Jack Wildermuth

Personal information
- Full name: Jack David Wildermuth
- Born: 1 September 1993 (age 33) Toowoomba, Queensland, Australia
- Batting: Right-handed
- Bowling: Right-arm medium-fast
- Role: All-rounder
- Relations: Graham Bizzell (grandfather) Tom Veivers (great uncle)

International information
- National side: Australia (2018);
- T20I debut (cap 92): 6 July 2018 v Zimbabwe
- Last T20I: 8 July 2018 v Pakistan

Domestic team information
- 2014/15–present: Queensland
- 2016/17: Brisbane Heat
- 2017/18–2019/20: Melbourne Renegades
- 2020/21–2021/22: Brisbane Heat
- 2021: Quetta Gladiators
- 2025/26–present: Brisbane Heat

Career statistics
| Competition | T20I | FC | LA | T20 |
| Matches | 2 | 78 | 38 | 58 |
| Runs scored | 1 | 3,286 | 670 | 418 |
| Batting average | - | 28.32 | 20.93 | 13.93 |
| 100s/50s | 0/0 | 5/14 | 0/6 | 1/0 |
| Top score | 1* | 111* | 83 | 110* |
| Balls bowled | 18 | 10,752 | 1,614 | 1,093 |
| Wickets | 1 | 180 | 44 | 46 |
| Bowling average | 32.00 | 30.42 | 34.86 | 33.65 |
| 5 wickets in innings | 0 | 1 | 0 | 0 |
| 10 wickets in match | 0 | 0 | 0 | 0 |
| Best bowling | 1/16 | 5/40 | 4/39 | 3/16 |
| Catches/stumpings | 1/– | 25/– | 7/– | 10/– |
- Source: Cricinfo, 20 December 2025

= Jack Wildermuth =

Australian cricketer

Jack David Wildermuth (born 1 September 1993) is an Australian cricketer.
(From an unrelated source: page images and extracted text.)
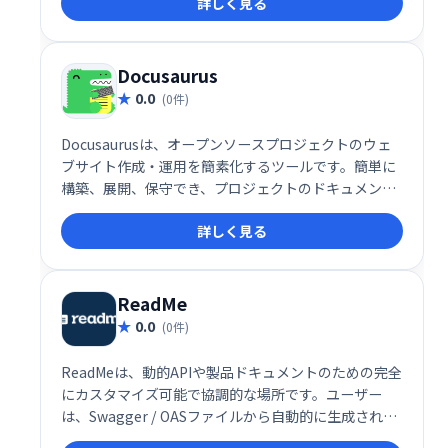
詳しく見る
作は不要。 Markdownの知識があれば、すぐに使い始
めることができ、効率的なドキュメント作成を実現し
ます。 開発者にとって理想的なドキュメントジェネレ
ーターとして、多くの時間を節約し、生産性を向上さ
Docusaurus
せます。
0.0
(0件)
Docusaurusは、オープンソースプロジェクトのウェ
ブサイト作成・運用を簡素化するツールです。簡単に
構築、展開、保守でき、プロジェクトのドキュメント
やブログを美しく整理できます。開発者向けに最適化
詳しく見る
されており、スムーズなウェブサイト管理を実現しま
す。 無料でご利用いただけます。
ReadMe
0.0
(0件)
ReadMeは、動的APIや製品ドキュメントのための完全
にカスタマイズ可能で協調的な場所です。ユーザー
は、Swagger / OASファイルから自動的に生成された
APIをドキュメントで直接試すことができます。ま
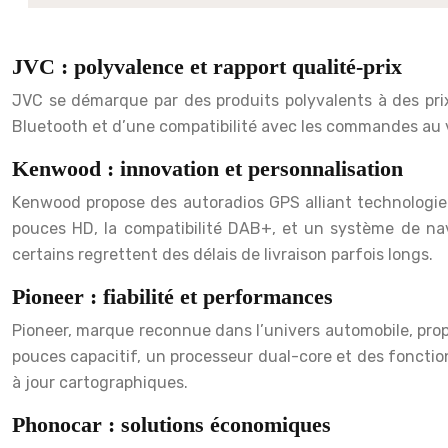
JVC : polyvalence et rapport qualité-prix
JVC se démarque par des produits polyvalents à des prix
Bluetooth et d’une compatibilité avec les commandes au vola
Kenwood : innovation et personnalisation
Kenwood propose des autoradios GPS alliant technologie
pouces HD, la compatibilité DAB+, et un système de navig
certains regrettent des délais de livraison parfois longs.
Pioneer : fiabilité et performances
Pioneer, marque reconnue dans l’univers automobile, pro
pouces capacitif, un processeur dual-core et des fonctio
à jour cartographiques.
Phonocar : solutions économiques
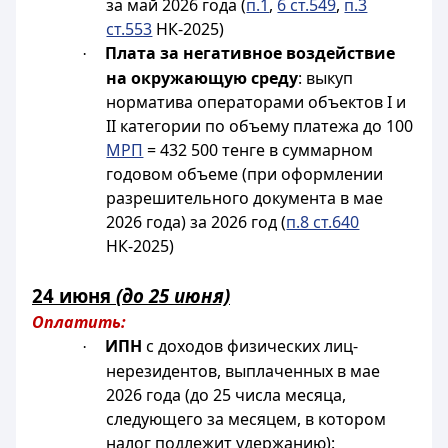
за май 2026 года (
п.1
,
6 ст.549
,
п.3
ст.553
НК-2025)
Плата за негативное воздействие
·
на окружающую среду
: выкуп
норматива операторами объектов I и
II категории по объему платежа до 100
МРП
= 432 500 тенге в суммарном
годовом объеме (при оформлении
разрешительного документа в мае
2026 года) за 2026 год (
п.8 ст.640
НК-2025)
24 июня
(до 25 июня)
Оплатить:
ИПН
с доходов физических лиц-
·
нерезидентов, выплаченных в мае
2026 года (до 25 числа месяца,
следующего за месяцем, в котором
налог подлежит удержанию):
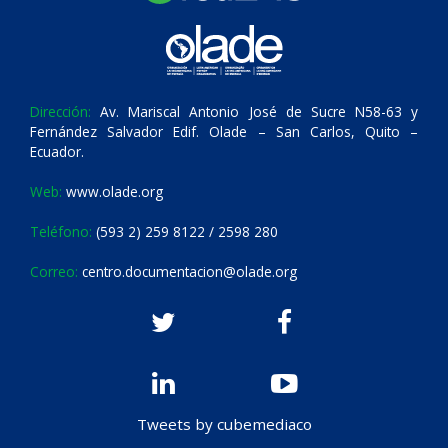
Dirección:
Av. Mariscal Antonio José de Sucre N58-63 y
Fernández Salvador Edif. Olade – San Carlos, Quito –
Ecuador.
Web:
www.olade.org
Teléfono:
(593 2) 259 8122 / 2598 280
Correo:
centro.documentacion@olade.org
Tweets by cubemediaco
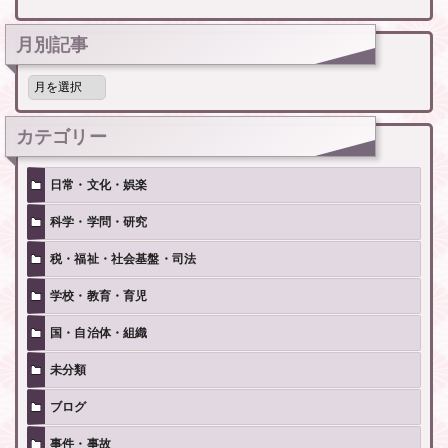
月別記事
月
別
記
事
カテゴリー
日常・文化・娯楽
科学・学問・研究
税・福祉・社会基盤・司法
学校・教育・育児
国・自治体・組織
未分類
ブログ
事件・事故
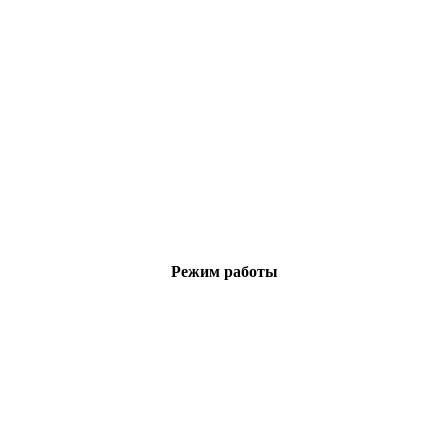
Режим работы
He plays first-class cricket for Queensland. He made his List A debut for Cricket Australia XI on 5 October 2015 in the 2015–16 Matador BBQs One-Day Cup. He made his Twenty20 (T20) debut for Brisbane Heat in the 2016–17 Big Bash League season on 21 December 2016.

In May 2018, he was named in Australia's Twenty20 International (T20I) squad for the 2018 Zimbabwe Tri-Nation Series. He made his T20I debut against Zimbabwe on 6 July 2018.

Wildermuth's grandfather, Graham Bizzell, also played first-class cricket for Queensland, and his great-uncle, Tom Veivers, played Test cricket for Australia.